A national music festival known as 'Tansen Samaroh' is held every year in December, near the tomb of Tansen at Hazira, Gwalior as a mark of respect to his memory. The Tansen Samman or Tansen award is given away to exponents in Hindustani Classical music.

===Buildings===
The fort at Fatehpur Sikri is strongly associated with Tansen's tenure at Akbar's court. Near the emperor's chambers, a pond was built on a small island in the middle, where musical performances were given. Today, this tank, called Anup Talao, can be seen near the public audience hall Diwan-i-Aam – a central platform reachable via four footbridges. It is said that Tansen would perform different ragas at different times of day, and the emperor and his select audience would honour him with coins.

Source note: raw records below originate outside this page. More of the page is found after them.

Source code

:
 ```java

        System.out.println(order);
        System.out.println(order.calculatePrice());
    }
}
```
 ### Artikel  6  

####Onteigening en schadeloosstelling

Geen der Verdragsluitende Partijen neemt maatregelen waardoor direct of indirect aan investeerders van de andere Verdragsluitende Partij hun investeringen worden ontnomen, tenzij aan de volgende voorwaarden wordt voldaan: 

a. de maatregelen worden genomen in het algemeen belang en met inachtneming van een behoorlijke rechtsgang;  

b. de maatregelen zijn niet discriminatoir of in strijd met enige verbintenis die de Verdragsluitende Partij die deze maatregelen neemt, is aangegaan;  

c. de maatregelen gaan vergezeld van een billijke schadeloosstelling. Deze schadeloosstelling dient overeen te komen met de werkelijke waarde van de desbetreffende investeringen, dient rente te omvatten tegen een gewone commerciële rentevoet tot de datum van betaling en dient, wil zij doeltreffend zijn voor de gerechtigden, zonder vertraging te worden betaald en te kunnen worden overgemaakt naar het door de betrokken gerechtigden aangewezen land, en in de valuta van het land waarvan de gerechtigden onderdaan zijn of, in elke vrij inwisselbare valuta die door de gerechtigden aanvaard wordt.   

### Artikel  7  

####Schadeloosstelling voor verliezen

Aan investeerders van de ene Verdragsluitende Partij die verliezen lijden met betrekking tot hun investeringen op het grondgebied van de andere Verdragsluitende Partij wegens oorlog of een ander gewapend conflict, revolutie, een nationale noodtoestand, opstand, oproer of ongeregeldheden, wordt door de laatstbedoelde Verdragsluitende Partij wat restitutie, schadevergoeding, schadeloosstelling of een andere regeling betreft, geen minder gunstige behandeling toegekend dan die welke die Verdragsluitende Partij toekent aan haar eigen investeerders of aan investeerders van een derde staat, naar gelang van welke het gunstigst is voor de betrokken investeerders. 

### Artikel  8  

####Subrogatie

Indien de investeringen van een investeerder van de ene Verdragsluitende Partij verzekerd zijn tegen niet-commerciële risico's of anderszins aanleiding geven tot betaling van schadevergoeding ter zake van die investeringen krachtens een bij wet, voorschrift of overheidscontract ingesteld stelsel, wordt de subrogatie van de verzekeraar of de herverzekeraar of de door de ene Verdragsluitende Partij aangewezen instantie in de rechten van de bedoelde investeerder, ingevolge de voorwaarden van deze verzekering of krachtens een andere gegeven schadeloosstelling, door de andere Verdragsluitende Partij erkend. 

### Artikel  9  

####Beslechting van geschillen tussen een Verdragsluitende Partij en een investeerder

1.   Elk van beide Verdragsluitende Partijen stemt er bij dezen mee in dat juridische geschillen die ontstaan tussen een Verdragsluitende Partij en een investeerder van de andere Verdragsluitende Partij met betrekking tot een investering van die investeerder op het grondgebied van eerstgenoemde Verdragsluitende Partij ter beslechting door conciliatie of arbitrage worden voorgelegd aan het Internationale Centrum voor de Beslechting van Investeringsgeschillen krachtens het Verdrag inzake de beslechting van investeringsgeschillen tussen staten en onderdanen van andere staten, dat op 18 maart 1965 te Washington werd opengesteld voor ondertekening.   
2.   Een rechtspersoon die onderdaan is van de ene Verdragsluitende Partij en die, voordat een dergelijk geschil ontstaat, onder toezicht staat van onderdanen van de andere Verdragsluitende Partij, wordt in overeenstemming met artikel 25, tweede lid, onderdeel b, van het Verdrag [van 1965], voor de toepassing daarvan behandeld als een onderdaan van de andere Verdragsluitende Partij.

Tansen's supposed residence is also nearby.

===Miracles and legends===
The bulk of Tansen's biography as found in Akbar court historians' accounts and gharana literature consists of inconsistent and miraculous legends. Among the legends about Tansen are stories of his bringing down the rains with Raga Megh Malhar and lighting lamps by performing Raga Deepak. Raga Megh Malhar is still in the mainstream repertoire, but raga Deepak is no longer known; three different variants exist in the Bilaval (thaat), Poorvi (thaat) and Khamaj (thaat) thaats. It is not clear which, if any, corresponds to the Deepak of Tansen's time. Other legends tell of his ability to bring wild animals to listen with attention (or to talk their language). Once, a wild white elephant was captured, but it was fierce and could not be tamed. Finally, Tansen sang to the elephant who calmed down and the emperor was able to ride him. Besides this, there is also the theory of him being the inventor of rabab-a stringed instruments.

===Crater===
A crater on the planet Mercury has been named in Tansen's honor.